*** Begin section ***

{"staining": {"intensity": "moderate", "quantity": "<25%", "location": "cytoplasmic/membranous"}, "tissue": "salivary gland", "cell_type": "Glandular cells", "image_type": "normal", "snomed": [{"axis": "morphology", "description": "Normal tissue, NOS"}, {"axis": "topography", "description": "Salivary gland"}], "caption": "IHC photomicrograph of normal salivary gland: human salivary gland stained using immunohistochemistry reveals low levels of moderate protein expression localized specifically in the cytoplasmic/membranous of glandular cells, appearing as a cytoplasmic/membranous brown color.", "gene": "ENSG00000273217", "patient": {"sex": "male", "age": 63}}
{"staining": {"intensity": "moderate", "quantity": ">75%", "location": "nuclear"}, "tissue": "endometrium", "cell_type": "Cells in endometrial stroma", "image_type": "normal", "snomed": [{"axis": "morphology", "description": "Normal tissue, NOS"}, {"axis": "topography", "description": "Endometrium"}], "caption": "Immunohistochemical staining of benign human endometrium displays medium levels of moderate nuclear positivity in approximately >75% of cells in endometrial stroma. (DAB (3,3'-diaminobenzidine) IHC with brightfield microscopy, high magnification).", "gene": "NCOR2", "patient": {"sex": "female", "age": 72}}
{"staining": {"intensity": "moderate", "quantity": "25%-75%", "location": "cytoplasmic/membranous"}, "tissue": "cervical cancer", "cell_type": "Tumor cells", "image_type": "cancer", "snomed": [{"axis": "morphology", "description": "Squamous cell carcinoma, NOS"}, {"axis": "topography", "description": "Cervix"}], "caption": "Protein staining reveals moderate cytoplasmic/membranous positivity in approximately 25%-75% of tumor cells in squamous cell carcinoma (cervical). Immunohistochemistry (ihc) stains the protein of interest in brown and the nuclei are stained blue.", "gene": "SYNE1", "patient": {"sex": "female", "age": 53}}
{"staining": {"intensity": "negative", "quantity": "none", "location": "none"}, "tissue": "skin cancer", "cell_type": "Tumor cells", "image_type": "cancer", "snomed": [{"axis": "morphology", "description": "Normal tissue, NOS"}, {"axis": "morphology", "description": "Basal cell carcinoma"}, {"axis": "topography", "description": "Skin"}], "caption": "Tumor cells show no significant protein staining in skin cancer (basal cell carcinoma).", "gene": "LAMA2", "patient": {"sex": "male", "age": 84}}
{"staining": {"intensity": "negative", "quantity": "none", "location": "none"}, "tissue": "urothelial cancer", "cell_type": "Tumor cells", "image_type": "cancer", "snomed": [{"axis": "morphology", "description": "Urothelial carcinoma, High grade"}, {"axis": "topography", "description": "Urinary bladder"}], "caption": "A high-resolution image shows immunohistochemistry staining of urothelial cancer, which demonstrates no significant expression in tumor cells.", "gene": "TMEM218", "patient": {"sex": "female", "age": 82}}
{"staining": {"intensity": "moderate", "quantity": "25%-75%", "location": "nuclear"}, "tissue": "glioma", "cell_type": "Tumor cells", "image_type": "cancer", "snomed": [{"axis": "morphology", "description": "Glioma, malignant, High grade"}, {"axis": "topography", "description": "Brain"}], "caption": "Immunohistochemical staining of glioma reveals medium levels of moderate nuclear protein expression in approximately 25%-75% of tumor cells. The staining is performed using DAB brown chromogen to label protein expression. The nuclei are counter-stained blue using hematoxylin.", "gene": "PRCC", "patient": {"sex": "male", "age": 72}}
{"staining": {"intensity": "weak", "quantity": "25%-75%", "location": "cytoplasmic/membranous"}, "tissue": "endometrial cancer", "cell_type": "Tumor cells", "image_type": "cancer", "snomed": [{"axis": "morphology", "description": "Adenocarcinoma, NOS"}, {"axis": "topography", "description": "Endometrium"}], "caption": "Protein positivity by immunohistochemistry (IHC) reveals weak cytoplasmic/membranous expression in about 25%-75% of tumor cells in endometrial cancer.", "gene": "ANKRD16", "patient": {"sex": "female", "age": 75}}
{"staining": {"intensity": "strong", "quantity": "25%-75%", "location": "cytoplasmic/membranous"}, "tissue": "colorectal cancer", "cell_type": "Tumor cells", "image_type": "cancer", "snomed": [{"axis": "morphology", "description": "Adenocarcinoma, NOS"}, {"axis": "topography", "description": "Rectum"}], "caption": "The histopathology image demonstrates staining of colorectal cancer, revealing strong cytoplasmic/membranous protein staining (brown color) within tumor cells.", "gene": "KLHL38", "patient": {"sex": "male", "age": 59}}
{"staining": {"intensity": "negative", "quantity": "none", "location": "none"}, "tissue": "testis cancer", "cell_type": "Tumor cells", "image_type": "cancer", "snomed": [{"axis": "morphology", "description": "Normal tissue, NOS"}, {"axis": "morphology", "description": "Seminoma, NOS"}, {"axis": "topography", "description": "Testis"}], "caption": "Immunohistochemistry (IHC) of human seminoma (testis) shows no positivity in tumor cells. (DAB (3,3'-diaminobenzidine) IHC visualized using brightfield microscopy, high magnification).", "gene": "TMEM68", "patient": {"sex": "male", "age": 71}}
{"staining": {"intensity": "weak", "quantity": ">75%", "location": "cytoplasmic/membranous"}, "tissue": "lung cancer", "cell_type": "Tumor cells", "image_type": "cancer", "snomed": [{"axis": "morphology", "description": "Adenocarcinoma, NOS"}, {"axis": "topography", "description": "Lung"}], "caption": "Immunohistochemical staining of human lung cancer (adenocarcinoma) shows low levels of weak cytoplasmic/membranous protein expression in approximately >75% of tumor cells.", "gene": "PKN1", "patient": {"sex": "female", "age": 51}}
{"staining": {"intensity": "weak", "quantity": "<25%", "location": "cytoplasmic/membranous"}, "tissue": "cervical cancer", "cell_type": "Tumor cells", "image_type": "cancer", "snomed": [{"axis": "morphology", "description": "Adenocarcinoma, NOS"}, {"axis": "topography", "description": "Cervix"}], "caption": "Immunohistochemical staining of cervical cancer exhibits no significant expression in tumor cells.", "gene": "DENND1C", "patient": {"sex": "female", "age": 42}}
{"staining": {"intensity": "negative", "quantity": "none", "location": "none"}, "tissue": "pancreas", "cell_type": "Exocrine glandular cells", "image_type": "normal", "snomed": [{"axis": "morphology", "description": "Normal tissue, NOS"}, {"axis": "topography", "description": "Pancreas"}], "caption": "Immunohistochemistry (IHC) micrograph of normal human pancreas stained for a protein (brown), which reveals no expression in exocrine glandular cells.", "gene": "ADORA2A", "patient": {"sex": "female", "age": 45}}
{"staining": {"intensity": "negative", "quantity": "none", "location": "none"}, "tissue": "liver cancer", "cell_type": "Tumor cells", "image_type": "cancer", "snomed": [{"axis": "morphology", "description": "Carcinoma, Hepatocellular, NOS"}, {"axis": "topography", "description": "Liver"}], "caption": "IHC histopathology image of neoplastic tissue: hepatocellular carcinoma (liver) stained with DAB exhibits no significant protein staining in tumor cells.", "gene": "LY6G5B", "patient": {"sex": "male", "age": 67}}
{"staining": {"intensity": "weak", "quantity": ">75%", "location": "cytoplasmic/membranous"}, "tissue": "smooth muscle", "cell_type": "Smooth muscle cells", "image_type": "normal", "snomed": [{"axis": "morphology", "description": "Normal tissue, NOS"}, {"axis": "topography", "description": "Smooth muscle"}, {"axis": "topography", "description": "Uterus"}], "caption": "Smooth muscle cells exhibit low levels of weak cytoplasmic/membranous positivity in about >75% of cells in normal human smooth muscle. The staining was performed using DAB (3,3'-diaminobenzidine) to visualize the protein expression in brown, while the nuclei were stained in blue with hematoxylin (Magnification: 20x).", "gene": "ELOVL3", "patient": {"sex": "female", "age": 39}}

*** End section ***

Action item —
The full listing needs to be output again, exactly as it reads.

Task solution —
{"staining": {"intensity": "moderate", "quantity": "<25%", "location": "cytoplasmic/membranous"}, "tissue": "salivary gland", "cell_type": "Glandular cells", "image_type": "normal", "snomed": [{"axis": "morphology", "description": "Normal tissue, NOS"}, {"axis": "topography", "description": "Salivary gland"}], "caption": "IHC photomicrograph of normal salivary gland: human salivary gland stained using immunohistochemistry reveals low levels of moderate protein expression localized specifically in the cytoplasmic/membranous of glandular cells, appearing as a cytoplasmic/membranous brown color.", "gene": "ENSG00000273217", "patient": {"sex": "male", "age": 63}}
{"staining": {"intensity": "moderate", "quantity": ">75%", "location": "nuclear"}, "tissue": "endometrium", "cell_type": "Cells in endometrial stroma", "image_type": "normal", "snomed": [{"axis": "morphology", "description": "Normal tissue, NOS"}, {"axis": "topography", "description": "Endometrium"}], "caption": "Immunohistochemical staining of benign human endometrium displays medium levels of moderate nuclear positivity in approximately >75% of cells in endometrial stroma. (DAB (3,3'-diaminobenzidine) IHC with brightfield microscopy, high magnification).", "gene": "NCOR2", "patient": {"sex": "female", "age": 72}}
{"staining": {"intensity": "moderate", "quantity": "25%-75%", "location": "cytoplasmic/membranous"}, "tissue": "cervical cancer", "cell_type": "Tumor cells", "image_type": "cancer", "snomed": [{"axis": "morphology", "description": "Squamous cell carcinoma, NOS"}, {"axis": "topography", "description": "Cervix"}], "caption": "Protein staining reveals moderate cytoplasmic/membranous positivity in approximately 25%-75% of tumor cells in squamous cell carcinoma (cervical). Immunohistochemistry (ihc) stains the protein of interest in brown and the nuclei are stained blue.", "gene": "SYNE1", "patient": {"sex": "female", "age": 53}}
{"staining": {"intensity": "negative", "quantity": "none", "location": "none"}, "tissue": "skin cancer", "cell_type": "Tumor cells", "image_type": "cancer", "snomed": [{"axis": "morphology", "description": "Normal tissue, NOS"}, {"axis": "morphology", "description": "Basal cell carcinoma"}, {"axis": "topography", "description": "Skin"}], "caption": "Tumor cells show no significant protein staining in skin cancer (basal cell carcinoma).", "gene": "LAMA2", "patient": {"sex": "male", "age": 84}}
{"staining": {"intensity": "negative", "quantity": "none", "location": "none"}, "tissue": "urothelial cancer", "cell_type": "Tumor cells", "image_type": "cancer", "snomed": [{"axis": "morphology", "description": "Urothelial carcinoma, High grade"}, {"axis": "topography", "description": "Urinary bladder"}], "caption": "A high-resolution image shows immunohistochemistry staining of urothelial cancer, which demonstrates no significant expression in tumor cells.", "gene": "TMEM218", "patient": {"sex": "female", "age": 82}}
{"staining": {"intensity": "moderate", "quantity": "25%-75%", "location": "nuclear"}, "tissue": "glioma", "cell_type": "Tumor cells", "image_type": "cancer", "snomed": [{"axis": "morphology", "description": "Glioma, malignant, High grade"}, {"axis": "topography", "description": "Brain"}], "caption": "Immunohistochemical staining of glioma reveals medium levels of moderate nuclear protein expression in approximately 25%-75% of tumor cells. The staining is performed using DAB brown chromogen to label protein expression. The nuclei are counter-stained blue using hematoxylin.", "gene": "PRCC", "patient": {"sex": "male", "age": 72}}
{"staining": {"intensity": "weak", "quantity": "25%-75%", "location": "cytoplasmic/membranous"}, "tissue": "endometrial cancer", "cell_type": "Tumor cells", "image_type": "cancer", "snomed": [{"axis": "morphology", "description": "Adenocarcinoma, NOS"}, {"axis": "topography", "description": "Endometrium"}], "caption": "Protein positivity by immunohistochemistry (IHC) reveals weak cytoplasmic/membranous expression in about 25%-75% of tumor cells in endometrial cancer.", "gene": "ANKRD16", "patient": {"sex": "female", "age": 75}}
{"staining": {"intensity": "strong", "quantity": "25%-75%", "location": "cytoplasmic/membranous"}, "tissue": "colorectal cancer", "cell_type": "Tumor cells", "image_type": "cancer", "snomed": [{"axis": "morphology", "description": "Adenocarcinoma, NOS"}, {"axis": "topography", "description": "Rectum"}], "caption": "The histopathology image demonstrates staining of colorectal cancer, revealing strong cytoplasmic/membranous protein staining (brown color) within tumor cells.", "gene": "KLHL38", "patient": {"sex": "male", "age": 59}}
{"staining": {"intensity": "negative", "quantity": "none", "location": "none"}, "tissue": "testis cancer", "cell_type": "Tumor cells", "image_type": "cancer", "snomed": [{"axis": "morphology", "description": "Normal tissue, NOS"}, {"axis": "morphology", "description": "Seminoma, NOS"}, {"axis": "topography", "description": "Testis"}], "caption": "Immunohistochemistry (IHC) of human seminoma (testis) shows no positivity in tumor cells. (DAB (3,3'-diaminobenzidine) IHC visualized using brightfield microscopy, high magnification).", "gene": "TMEM68", "patient": {"sex": "male", "age": 71}}
{"staining": {"intensity": "weak", "quantity": ">75%", "location": "cytoplasmic/membranous"}, "tissue": "lung cancer", "cell_type": "Tumor cells", "image_type": "cancer", "snomed": [{"axis": "morphology", "description": "Adenocarcinoma, NOS"}, {"axis": "topography", "description": "Lung"}], "caption": "Immunohistochemical staining of human lung cancer (adenocarcinoma) shows low levels of weak cytoplasmic/membranous protein expression in approximately >75% of tumor cells.", "gene": "PKN1", "patient": {"sex": "female", "age": 51}}
{"staining": {"intensity": "weak", "quantity": "<25%", "location": "cytoplasmic/membranous"}, "tissue": "cervical cancer", "cell_type": "Tumor cells", "image_type": "cancer", "snomed": [{"axis": "morphology", "description": "Adenocarcinoma, NOS"}, {"axis": "topography", "description": "Cervix"}], "caption": "Immunohistochemical staining of cervical cancer exhibits no significant expression in tumor cells.", "gene": "DENND1C", "patient": {"sex": "female", "age": 42}}
{"staining": {"intensity": "negative", "quantity": "none", "location": "none"}, "tissue": "pancreas", "cell_type": "Exocrine glandular cells", "image_type": "normal", "snomed": [{"axis": "morphology", "description": "Normal tissue, NOS"}, {"axis": "topography", "description": "Pancreas"}], "caption": "Immunohistochemistry (IHC) micrograph of normal human pancreas stained for a protein (brown), which reveals no expression in exocrine glandular cells.", "gene": "ADORA2A", "patient": {"sex": "female", "age": 45}}
{"staining": {"intensity": "negative", "quantity": "none", "location": "none"}, "tissue": "liver cancer", "cell_type": "Tumor cells", "image_type": "cancer", "snomed": [{"axis": "morphology", "description": "Carcinoma, Hepatocellular, NOS"}, {"axis": "topography", "description": "Liver"}], "caption": "IHC histopathology image of neoplastic tissue: hepatocellular carcinoma (liver) stained with DAB exhibits no significant protein staining in tumor cells.", "gene": "LY6G5B", "patient": {"sex": "male", "age": 67}}
{"staining": {"intensity": "weak", "quantity": ">75%", "location": "cytoplasmic/membranous"}, "tissue": "smooth muscle", "cell_type": "Smooth muscle cells", "image_type": "normal", "snomed": [{"axis": "morphology", "description": "Normal tissue, NOS"}, {"axis": "topography", "description": "Smooth muscle"}, {"axis": "topography", "description": "Uterus"}], "caption": "Smooth muscle cells exhibit low levels of weak cytoplasmic/membranous positivity in about >75% of cells in normal human smooth muscle. The staining was performed using DAB (3,3'-diaminobenzidine) to visualize the protein expression in brown, while the nuclei were stained in blue with hematoxylin (Magnification: 20x).", "gene": "ELOVL3", "patient": {"sex": "female", "age": 39}}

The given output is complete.